What I actually have is a bunch of custom buttons for a machine control
panel. Each button is implemented as a custom control, an instance of the
MachineButton class. It has an OnOff property, with a boolean value. True =
0n, False = off. I want to do this without having to manually code a list
of MachineButtons, adding each new button created into it via code. To make
it work, I have to be able to find out what sort of control something is.
What I want to do is have a function that turns all the buttons off. The
pseudocode would look like this:
class MachineButton:control
{
//insert definition of MachineButton here. It's a custom control.
private bool varOnOff; //There's an OnOff property
public bool OnOff
{
get {return varOnOff;} set {varOnOff=value}
}
public void TurnOnAllTheButtons(bool newstate)
{
foreach (Control c in controls)
{ if (c is a MachineButton)
{ MachineButton mb=(MachineButton)c;
mb.OnOff=false;
}
}
}
Is there a way to write the (c is a MachineButton) test?
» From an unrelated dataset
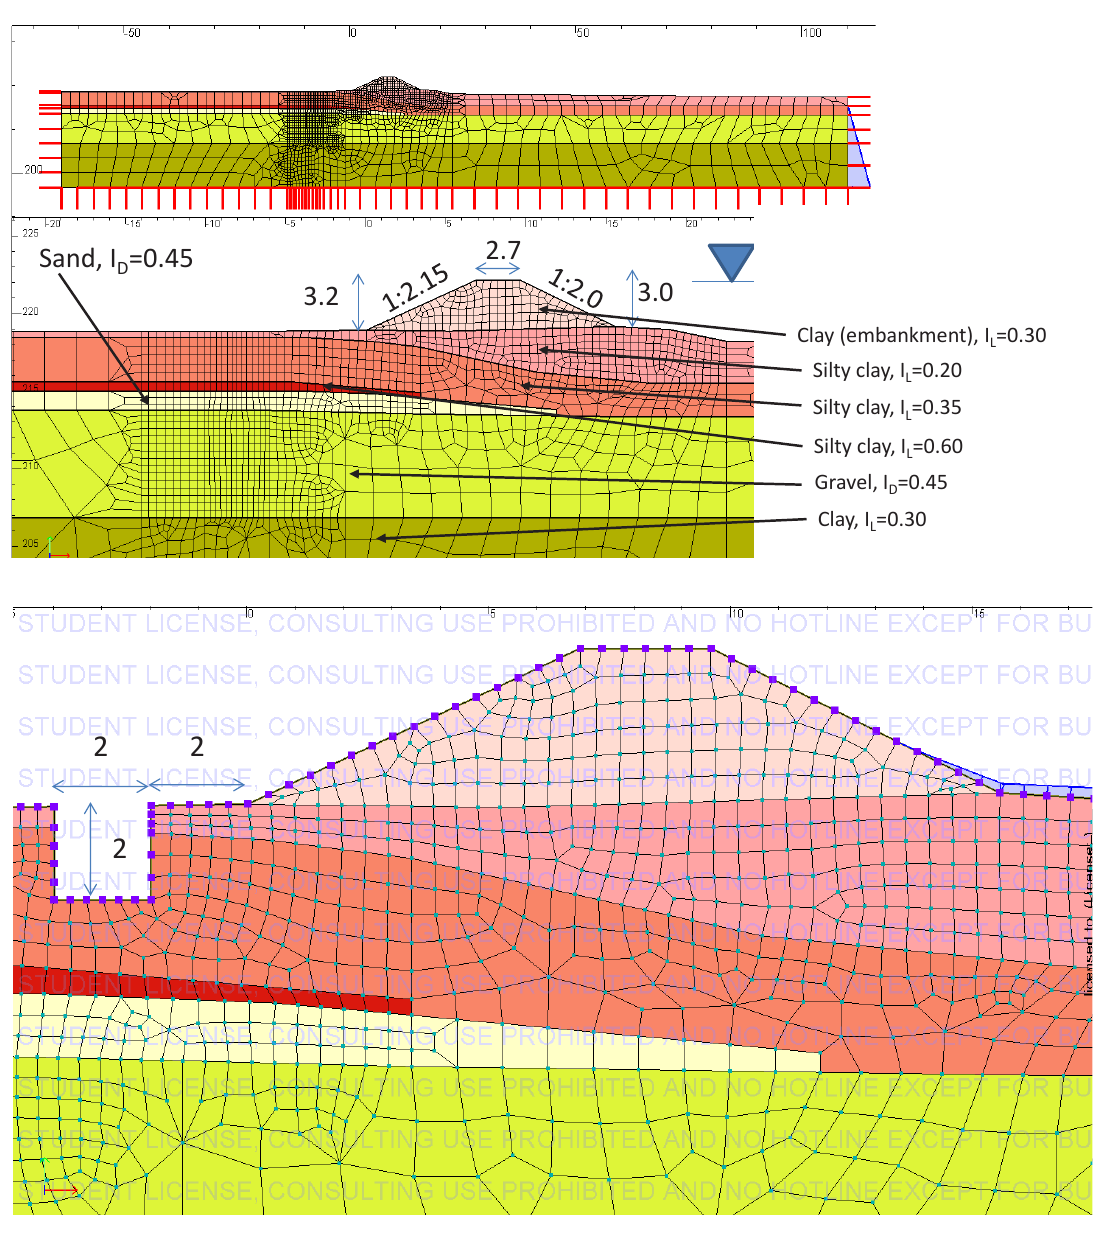
Figure 5: Numerical model of the embankment (a) with shallow excavation existing state and (b) with open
Kevin Spencer - 02 Nov 2007 11:16 GMT
if (c is MachineButton)...

Signature
HTH,
Kevin Spencer
Chicken Salad Surgeon
Microsoft MVP
>I have a form, and in design mode, I want to plunk down a bunch of custom
> controls onto it, and set their properties. Then, when the application
[quoted text clipped - 36 lines]
>
> Is there a way to write the (c is a MachineButton) test?
David - 02 Nov 2007 19:05 GMT
Awesome. I thought I was joking. All I had to do was take out the "a".
Thanks
> if (c is MachineButton)...
>
[quoted text clipped - 38 lines]
> >
> > Is there a way to write the (c is a MachineButton) test?